> _Stated exercise_: Continue the passage below about Albert Roussel's opera Padmâvatî, picking up right after its last sentence.

Padmâvatî is an opera in two acts by the French composer Albert Roussel. The libretto, by Louis Laloy, is based on Théodore-Marie Pavie's La légende de Padmanî, reine de Tchitor, which retells the legend recounted in Malik Muhammad Jayasi's poem Padmavat (1540). It was first performed at the Paris Opéra on June 1, 1923. Roussel styled the work an opéra-ballet and there are many dance numbers and opportunities for spectacle. The composer was inspired by his visit to the ruined city of Chittor in Rajputana (now Rajasthan) and he incorporated many features of Indian music into the score.

Roles

Synopsis
Place: Chittor, India
Time: around 1300

Act One
The sultan of Khilji Dynasty Alaouddin is besieging the city of Chittor. He comes to its ruler, Ratan-Sen, asking for peace negotiations. Ratan-Sen shows him around the city. Alaouddin also asks to be granted a glimpse of Ratan-Sen's wife, Padmâvatî, who is legendary for her beauty. Ratan-Sen reluctantly agrees. Alaouddin refuses to make peace unless Padmâvatî is handed over to him.

> _Data supplied_:
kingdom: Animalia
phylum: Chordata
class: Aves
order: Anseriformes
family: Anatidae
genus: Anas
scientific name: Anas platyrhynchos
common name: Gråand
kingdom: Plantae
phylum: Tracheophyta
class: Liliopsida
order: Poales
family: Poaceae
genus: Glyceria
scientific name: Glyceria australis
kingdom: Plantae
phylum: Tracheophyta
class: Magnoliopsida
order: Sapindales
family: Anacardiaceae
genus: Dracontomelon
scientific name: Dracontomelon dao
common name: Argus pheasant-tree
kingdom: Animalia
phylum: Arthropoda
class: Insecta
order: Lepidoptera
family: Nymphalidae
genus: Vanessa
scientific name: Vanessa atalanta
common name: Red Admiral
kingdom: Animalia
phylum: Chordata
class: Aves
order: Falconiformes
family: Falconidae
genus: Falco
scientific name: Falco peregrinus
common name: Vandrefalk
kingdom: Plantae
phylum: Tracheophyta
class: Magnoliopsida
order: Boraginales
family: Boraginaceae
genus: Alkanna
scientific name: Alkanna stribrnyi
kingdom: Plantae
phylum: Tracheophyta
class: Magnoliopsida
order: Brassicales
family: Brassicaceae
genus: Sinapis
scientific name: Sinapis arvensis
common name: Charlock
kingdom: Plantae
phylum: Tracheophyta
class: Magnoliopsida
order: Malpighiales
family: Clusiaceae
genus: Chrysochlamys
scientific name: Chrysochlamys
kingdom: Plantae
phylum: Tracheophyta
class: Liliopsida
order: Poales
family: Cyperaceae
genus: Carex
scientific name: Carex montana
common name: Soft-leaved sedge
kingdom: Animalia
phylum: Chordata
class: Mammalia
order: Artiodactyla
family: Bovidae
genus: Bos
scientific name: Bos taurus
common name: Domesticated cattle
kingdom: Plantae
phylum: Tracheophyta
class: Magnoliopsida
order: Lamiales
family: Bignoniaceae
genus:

> _Result of this exercise_:
Act Two
The Khilji army attack the city and Padmâvatî and the wounded Ratan-Sen take refuge in the temple of Siva. Ratan-Sen tells his wife that the people will be massacred unless she gives herself to Alaouddin. Ratan-Sen is stoned to death, and Padmâvatî joins him on his funeral pyre rather than giving herself to Alaouddin.

Recordings
Padmâvatî, Marilyn Horne, Nicolai Gedda, Jane Berbié, José van Dam, Marc Vento,  Toulouse Capitole Orchestra, conducted by Michel Plasson (EMI)
 Padmâvatî, Rita Gorr (Padmâvatî), Albert Lance (Ratan-Sen), Gérard Souzay (Alaouddin). London Symphony Orchestra and BBC Chorus, conducted by Jean Martinon (Gala)

Sources
The Viking Opera Guide ed. Holden (Viking, 1993)
Del Teatro (in Italian)

The Oxford Illustrated History of Opera ed. Parker (OUP, 1994)
Smith, Richard Langham (1992), 'Padmâvatî' in The New Grove Dictionary of Opera, ed. Stanley Sadie (London)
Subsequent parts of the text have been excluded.